I was the bass player for a prominent San Francisco punk band in the early 80s, first named The Mortals and later Judy Garland.  We liked the idea of the incongruity of naming a punk band after the little girl in the Wizard of Oz.  We played with a lot of the big bands of the day, including Sonic Youth, Bad Brains, MDC, TSOL, Flipper, and The Looters.  We counted among our fans Paul Kantner (of the Jefferson Airplane), and musicians who eventually became Primus and Metallica.  This is the first studio recording I ever was involved in, it was nominally produced by me, and engineered by Mark Needham, who several years later went on to engineer a bunch of Chris Isaak albums (and by coincidence, I ended up doing some production work for Chris later as well).

Judy Garland was a really great band.  The guitarist, Alan Clement,was the best I’ve ever played with, and he had a fine gift for melody.  This song, like all of ours, had lyrics that told a story, often about city life or the soft white underbelly of society.

Rats on High all took place within the mind of a junkie suffering a mental breakdown from cocaine addiction.
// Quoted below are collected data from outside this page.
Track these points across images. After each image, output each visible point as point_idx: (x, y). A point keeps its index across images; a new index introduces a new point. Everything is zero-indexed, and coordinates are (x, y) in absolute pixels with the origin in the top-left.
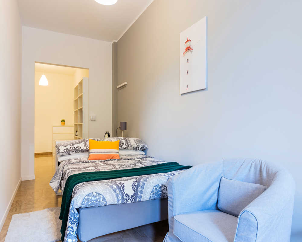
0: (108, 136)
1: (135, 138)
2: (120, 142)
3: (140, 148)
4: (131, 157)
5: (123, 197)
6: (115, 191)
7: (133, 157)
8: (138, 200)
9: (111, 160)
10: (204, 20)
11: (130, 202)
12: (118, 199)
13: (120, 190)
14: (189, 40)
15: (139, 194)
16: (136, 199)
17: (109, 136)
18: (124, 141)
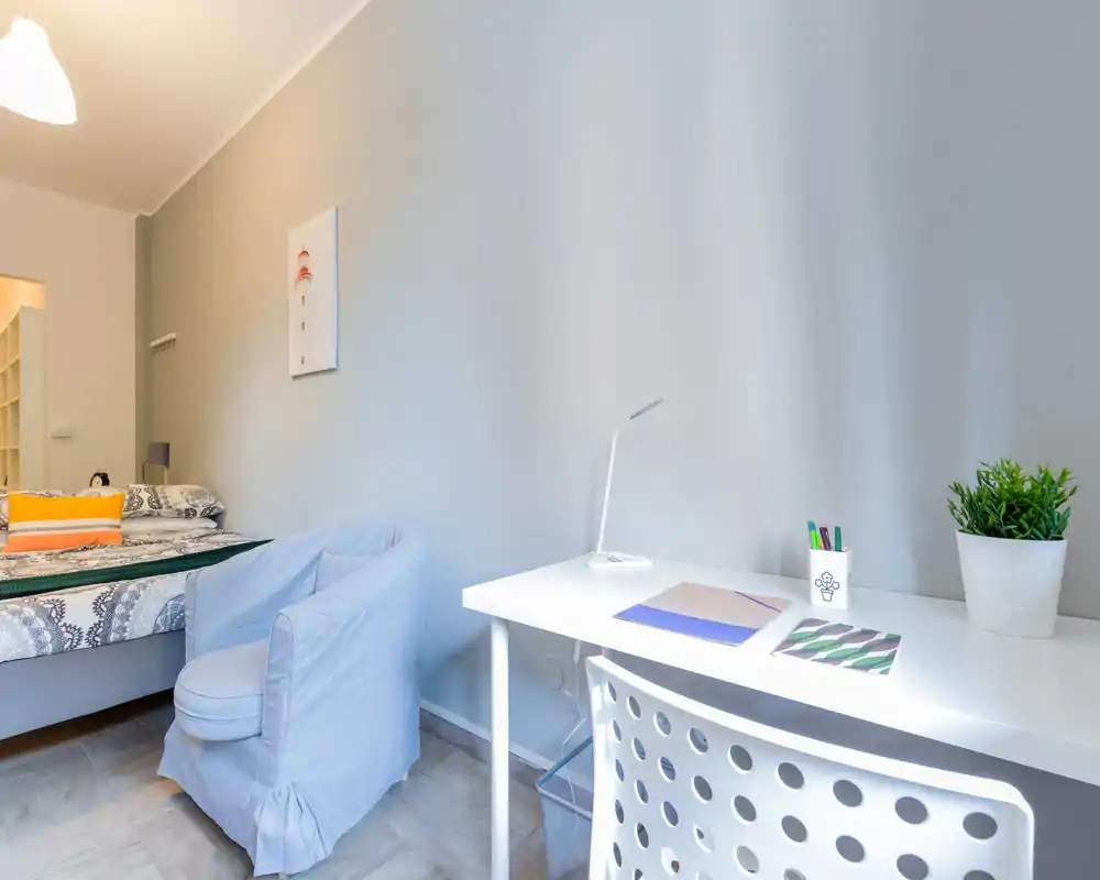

The rats were a metaphor for the loss of his thinking ability. Internal friction broke us apart, but if we had stayed together I think we could have been as big as, say, The Smithereens.

“Rats stopped crawling years ago, here they come again, here they come again Pleasant little teeth rip shoe apart, pleasant little teeth chomping down Don’t run away, don’t run away it feels so good wish they’d stay don’t run away, don’t run away – feels so good, wish they’d stay But rats stopped their crawling, years ago . . . ”

 

X-On And X-Off

(Daniel Levitin, 1985).  Performed by Daniel Levitin

It was the very beginning of the personal computer revolution and I wrote this song about one of the dominant modem protocols of the time.  “X-On” or “X-Off” was a parameter setting.  I’m playing Carlos Santana’s Linn drum machine and playing all the other instruments, and trying to sing.  I’m told I’m not a singer, but I *like* singing, and it’s the only way I know of (for now) to get my songs across so there it is.  This was recorded on a Tascam 34 4-track reel-to-reel machine in San Francisco.

 

Anticipation

(Daniel Levitin, 2003).  A sound collage by Daniel Levitin

This piece was commissioned for a CD curated by Nicolas Collins and the Art Institute of Chicago, “A Call To Silence.” Click here to purchase.

In my own experience as a performer and as a record producer, the most anxiety-filled moments in any musical performance are those few seconds before any notes are played.  Someone the conductor, the producer, the drummer is counting off the tempo, and the musicians have have only a few brief seconds to be brilliant, artistic, and in touch with their inner muse.  Everyone’s head is racing with thoughts: will this be any good?  Will I be any good? Will I make it through that technically difficult part? Will so-and-so mess up their part again? “Anticipation” is a collection of these moments: count-offs in recording studios and live performance, vocalists taking a breath before a take starts, producers and engineers announcing that the tape is rolling.  The piece ends with a famous bandleader exhorting an engineer “let’s go!” and with this, the listener is left with that sense of expectation for the beginning of a piece.